_AVAILABLE DATA_:
-------

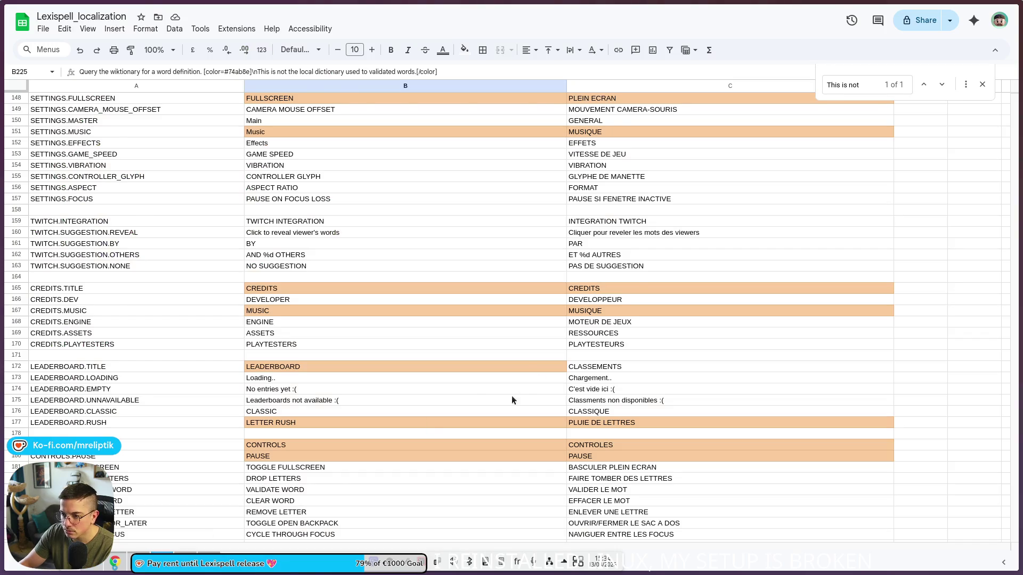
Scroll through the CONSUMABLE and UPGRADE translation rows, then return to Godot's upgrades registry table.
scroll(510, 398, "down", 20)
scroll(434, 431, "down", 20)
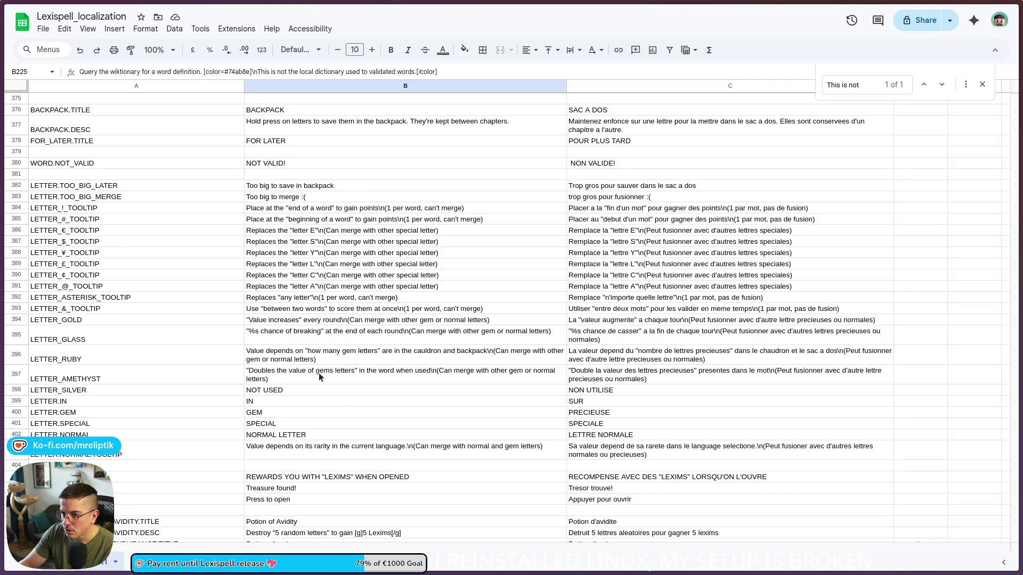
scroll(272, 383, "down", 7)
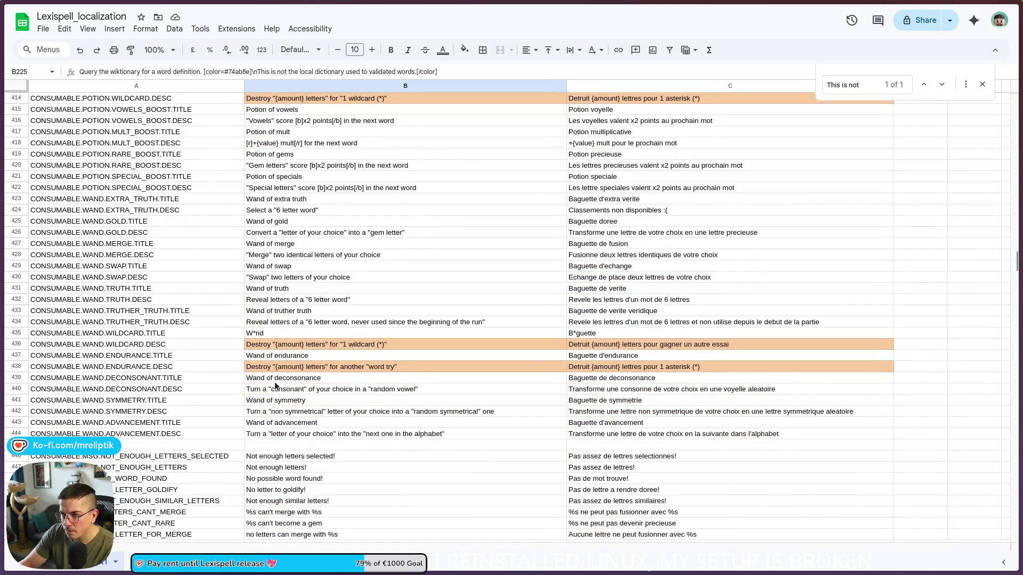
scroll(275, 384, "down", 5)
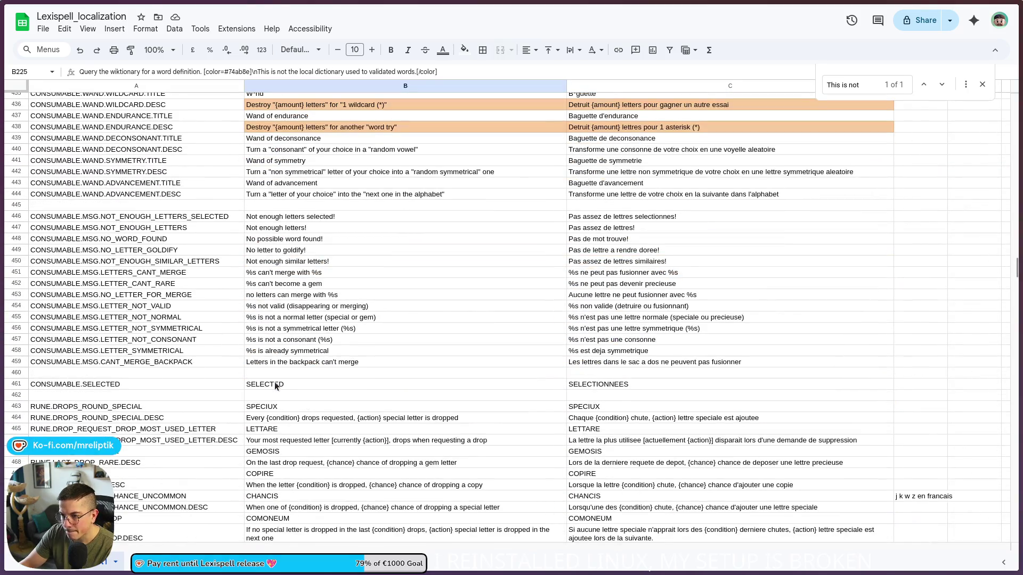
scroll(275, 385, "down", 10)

-------

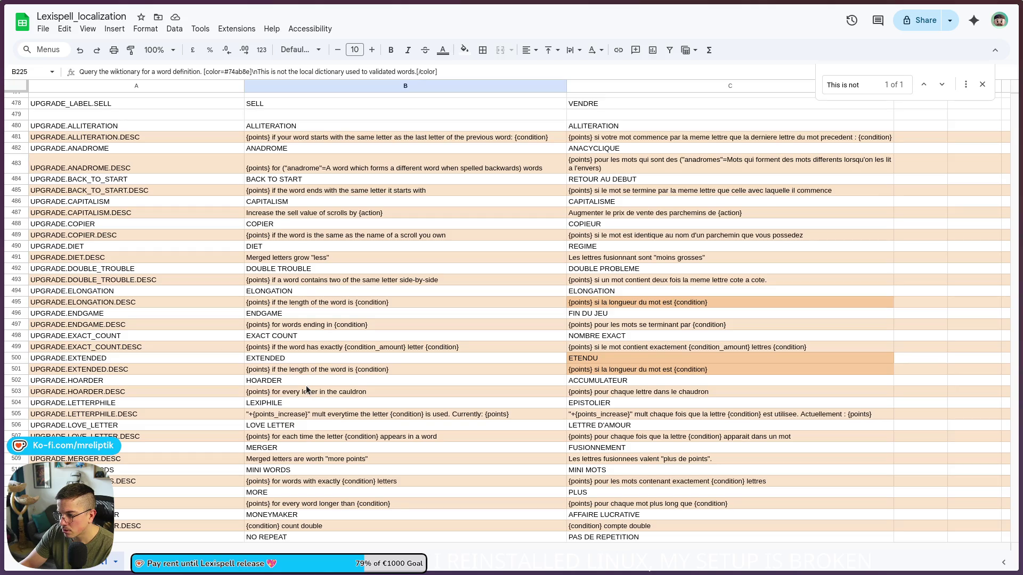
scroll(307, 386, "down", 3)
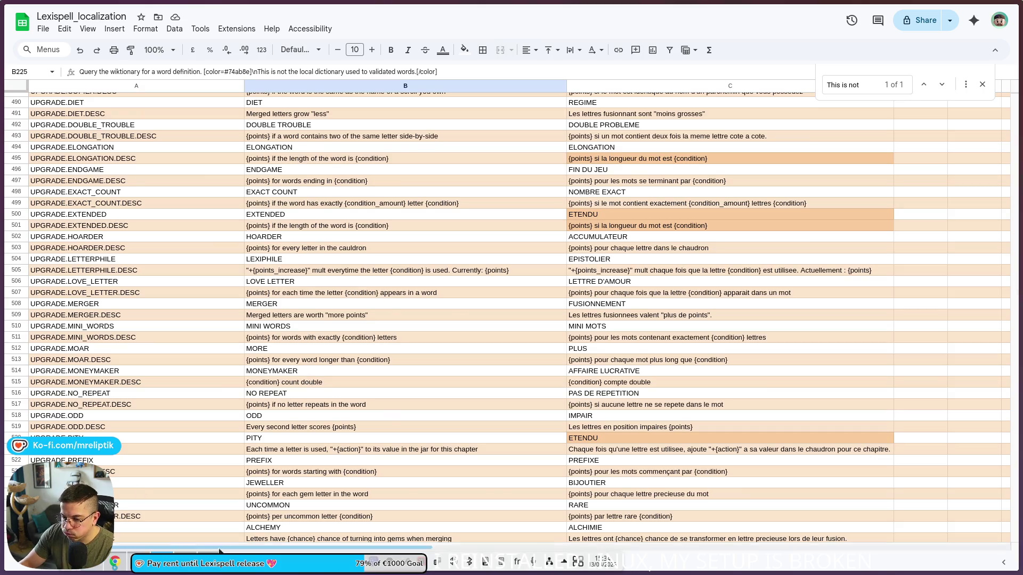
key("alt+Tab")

-------

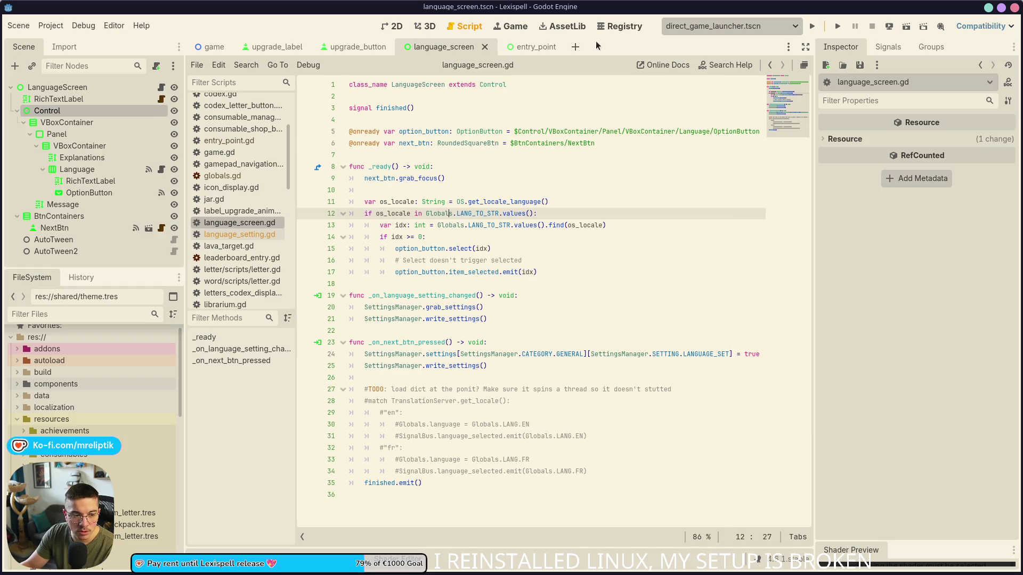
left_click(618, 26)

-------

_YOUR OBJECTIVE_: How many lines of the material above hold "down"? Answer with that number alone.

_RESPONSE TO THE TASK_: 6